Compulsory or not, Te Reo Māori fervour is swamping language schools in New Zealand and there is a waiting list for eager learners, the majority, Pākehā.

I read an article recently by one such Pākehā learner, and was intriqued by his enthusiastic views on the New Zealand in which he is living in and loving.

Firstly I'm pleasantly surprised at the success of the activism of some of my generation in the 1980s.


We were following a hundred-year tradition of legal protest over the public disappearance of the Treaty of Waitangi agreement and subsequent negation of any Māori/Pākehā bicultural possibilities.

Māori language pioneers came from urban Māori facing racism as well as language and culture loss. Coming into the 1960s, university-educated Māori and Pākehā, like Te Reo Māori Society, raised the issue of a declining Māori language population and my generation of the 70s inherited this torch.

A turning point was the legal challenge of the 1986, te reo claim to the Waitangi Tribunal that raised the public status of te reo Māori and introduced a more pragmatic approach and a browner less whitwashed public face.

The litigants included a group of Wellington people (of which I was one). We fundraised to get a short-term radio broadcast licence and then lobbied politically to get that station to air for brief periods over five years while the court case was built.

The radio station, Te Reo o Pōneke reached many listeners through a committment to 80 per cent reo Māori content and a news and current affairs format. It had minimal music, largely because at that time there was little commercial appetite for contemporary, Māori language-infused music and so little on offer.

The on-air reo rejuventated Māori spirits and seemed to open the hearts of Pākehā listeners to a New Zealand they had not heard about before.

To me, as an Irish-Māori, the feedback was a pleasant bonus. Many of my Wellington Irish clan were avid listeners despite not understanding a word.

I remember the first Māori Language commissioner telling me in 1987 that for reo Māori to survive, it needed Pākehā support.

Some Pākehā support had been there before in the nineteenth century, prior to large-scale settlement, through missionaries learning how to speak Māori so they could carry the Gospel message.

And a few children of those missionaries grew up as the first native bi-lingual Pākehā, at a time before English speaking Pākehā began to outnumber Māori.

Of course from first contact Māori had picked up English as a trading tool and so many Māori grew up bilingual. But with more Pākehā arriving, the Pākehā need for Māori lessened and the tide turned against bilingualism in this country. New Zealand in 1860 had changed dramatically from the language frontiers that confronted the missionaries in the early 1800s.

It's clear now from a reading of the Treaty clauses in English or Māori, that the taonga so treasured by Māori was also available to British settlers.

So the success of te reo Māori claim in making the language official has meant that since 1987, te reo Māori has been studied, taught and learned. In the process it has become valued not just as a taonga but has also acquired monetary value. You can make money from teaching Māori language. Reo learning courses now need accreditation and so te reo sits in a matrix of learning outcomes. In short, te reo is a commodity on the open market.
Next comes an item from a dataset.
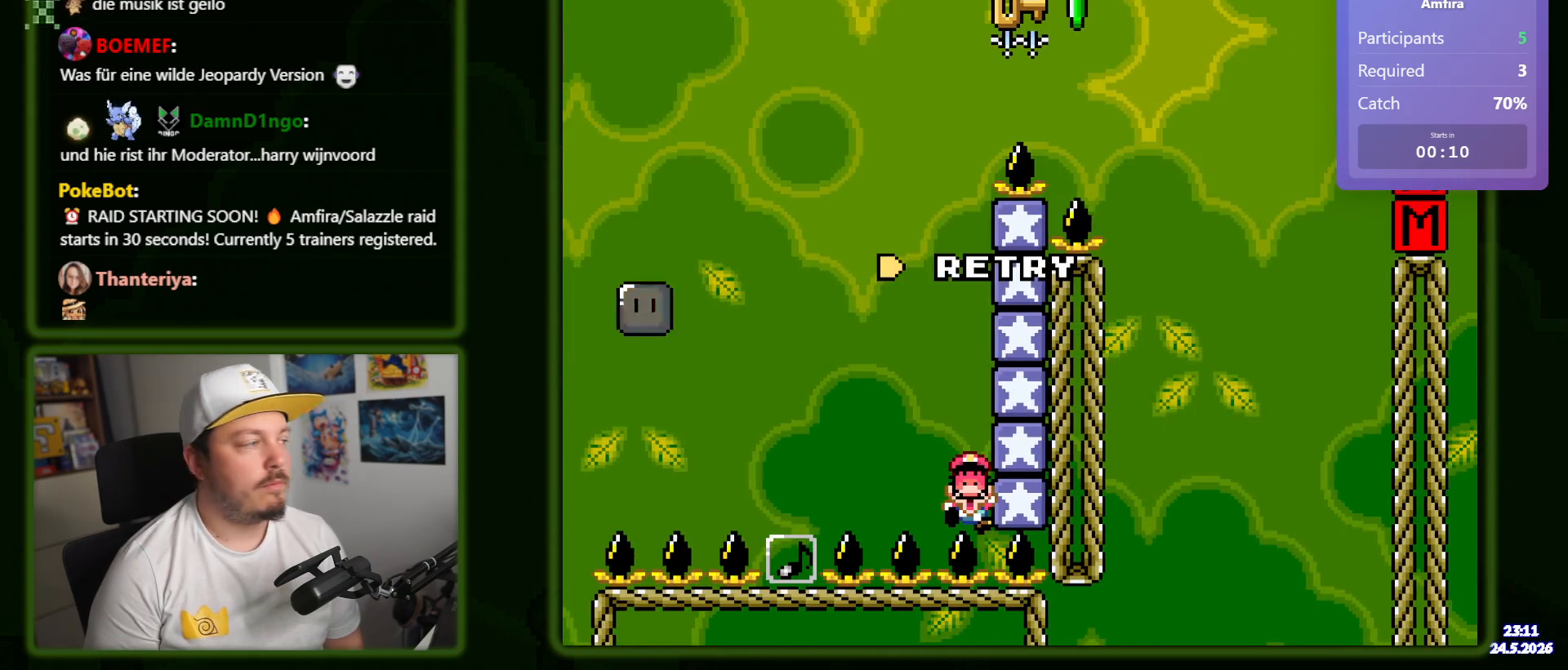
{"buttons": ["Y"], "events": []}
From a tikanga Māori perspective formed by values from a Māori worldview, this creates problems.

• It's ignorance when people think of te reo as some sort of supermarket where they can browse through and take the bits they want.

• It shows lack of cultural respect when te reo is learned as a personal skill to be used in any way without its cultural supports of whanau and tikanga.
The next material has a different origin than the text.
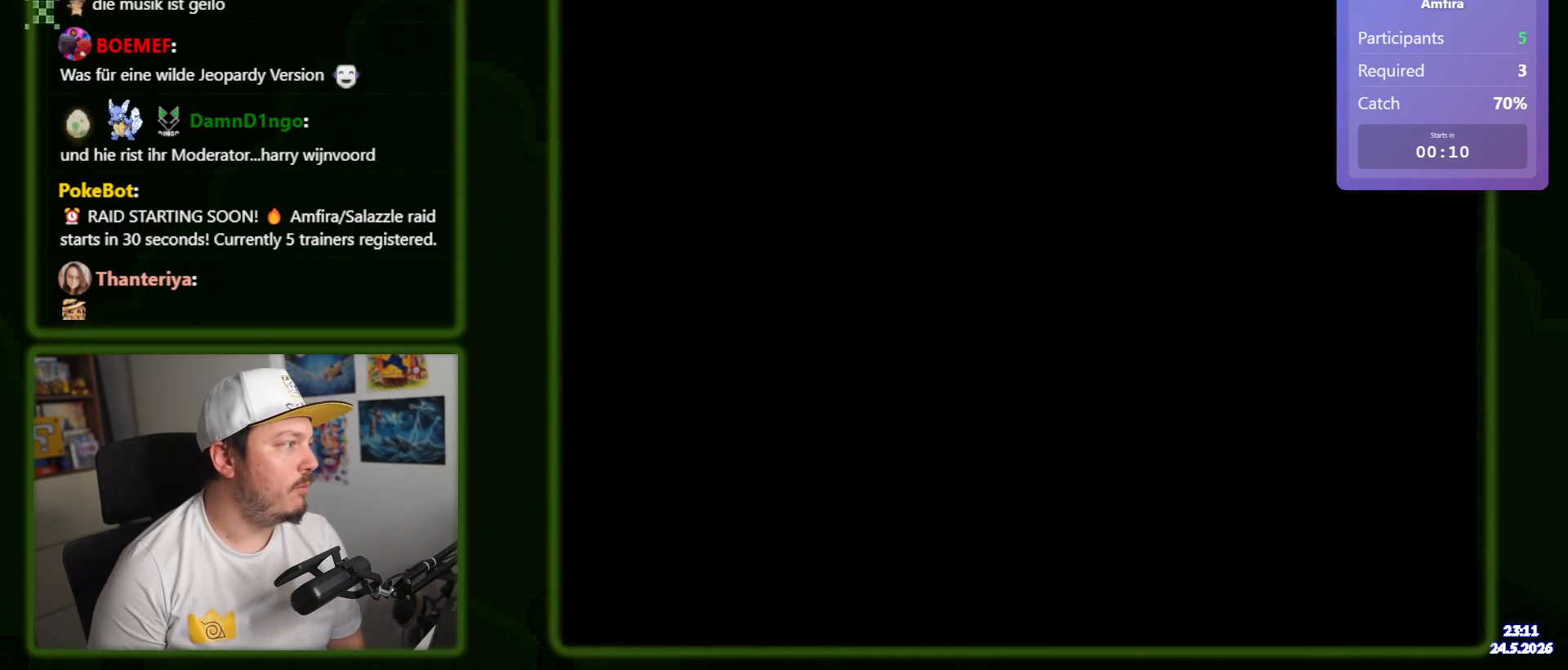
{"buttons": ["Y"], "events": []}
Now I come back to what this Pākehā writer was saying. His sentiment was fine, that he was now able to korero Māori to his 7 year old daughter who he said was, "fluent".
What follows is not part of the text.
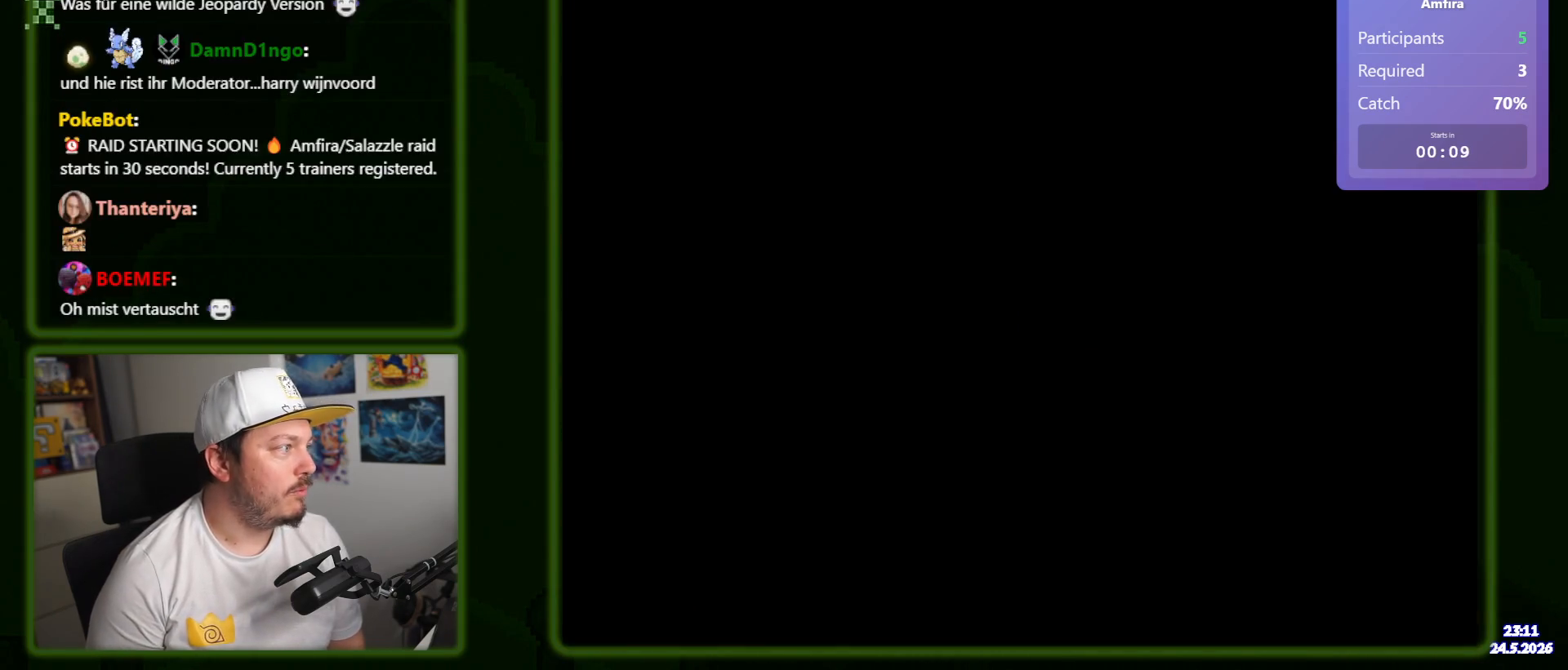
{"buttons": ["Y"], "events": []}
It was his use of the phrase "speaking Pākehā" instead of "speaking English", that got me thinking of languages as indicators of ethnic or social origins.

"Speaking English" is maybe more commonly used as a way to describe our British settlers' West Germanic origins through Anglo-Saxon immigrants coming to Britain from the 5th to 7th Centuries AD. Whereas "speaking Pākehā", describes tikanga of a human species unique to Aotearoa/New Zealand validated by interaction with Māori, as historian Michael King argued.

I guess that's what pleasantly surprised me in how our thoughts are changing. Kiwis are perhaps unknowingly recolonising themselves by finally understanding what the Treaty of Waitangi promised. Funny when you realise identity all begins with language. Pākehā was a word coined by Māori to describe non-Māori (to Māori) and the word Māori began to be used by Pākehā because of the response they got to their questions of "Who are you?"

Pākehā took the adjective "māori" (meaning normal, or natural) as a noun for a race of people. And Māori have been running with that since.

Let's keep on running.

- Piripi Whaanga is a Hastings writer, broadcaster and songwriter. He has nearly 50 years of journalism, 40 years of that in Māori print, radio and television.